On Memorial Day weekend, a group of six gay men left the downtown bar Red Cap Garage and were assaulted by another group of young men who hit them and yelled, "Faggots!" and, "I hope you die of AIDS!"

Police have assigned two detectives to the case, but no arrests have been made.

"My memories stop 10 minutes before it happened," says one of the victims, James Birch Campbell.

Still think Portland is too progressive to have a gay-bashing problem?

At an LGBTQ community forum held June 2 to address the attack, many of the more than 100 people packed into the Q Center were shaken but not surprised by the assault. Although Mayor Sam Adams and representatives from law enforcement said the number of reported sexual orientation-based crimes in Portland sank from 26 in 2007 to eight so far in 2010, people lined up to give one account after another of harassment and assault.

Many expressed fear that police wouldn't listen to them if they reported the crime, or that nothing would be done to find the perpetrators. "Is there any easier way to file a report without an intimidating officer coming to your house?" one man asked.
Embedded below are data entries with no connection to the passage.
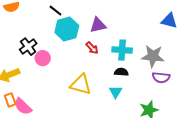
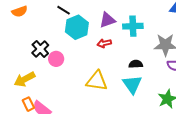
red arrow: (92, 48) -> (104, 43), turned 128
cyan cross: (122, 50) -> (133, 26), moved
cyan triangle: (116, 92) -> (132, 84), size x1.5

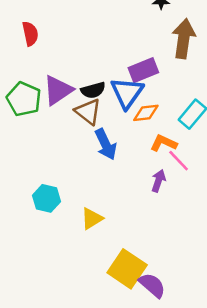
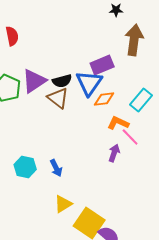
blue arrow: (106, 144) -> (56, 168), moved, size x0.7
yellow triangle: (92, 219) -> (63, 204), moved

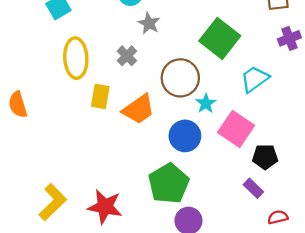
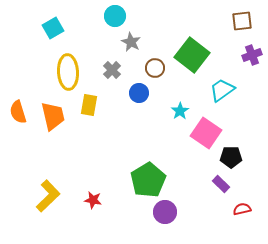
brown circle: (180, 78) -> (155, 68), moved, size x0.6
orange trapezoid: (139, 109) -> (53, 116), moved, turned -68
blue circle: (185, 136) -> (139, 93), moved, size x0.7
red star: (105, 207) -> (93, 200), size x0.6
"We can't do anything if you don't call us," said Rod Underhill, a Multnomah County deputy district attorney.

So how do you solve a problem that goes unreported because some fear getting police involved? The LGBTQ community says it is stepping up to police "Vaseline Alley" or "The Gay Triangle," the stretch of Southwest Stark Street between 10th and 13th avenues that's ground zero for visible downtown queer life.

The Red Cap Garage and Scandals, two Stark Street mainstays, are exploring new ways to help their clientele feel safe coming downtown, especially during Rose Festival and Pride weekend this month.

Justin Buckles, events manager at the Red Cap Garage, is starting a project that allows victims of bias crimes to report to a trained ally at the Red Cap Garage, which will then maintain a database of attacks at the Q Center. Buckles believes incidents are more likely to be reported this way.

"Our goal is to teach the police department from our standpoint that this is how these attacks happen and this is how they're instigated when they do happen," Buckles said.

Police spokeswoman Det. Mary Wheat says police would prefer people report directly to officers, who are doing outreach with sexual minorities. "The more layers you add to an investigation, the harder it is to solve," she said.

One block from the Red Cap Garage, Scandals plans to increase security for the upcoming Pride block party June 19-20 and to hang checklists warning patrons to be aware of their surroundings. Both the Red Cap and Scandals are now willing to provide escorts to walk people to their cars. The May 30 attack took place on a notoriously dark corner of 10th and Stark.

Q Center executive director Kendall Clawson says the center is open to considering Buckles' idea. And the state Department of Justice says it will establish a confidential reporting system for victims of hate crimes including race, gender, religion and sexual orientation.

"What's coming from this," Clawson says, "is a great opportunity for coordinated efforts."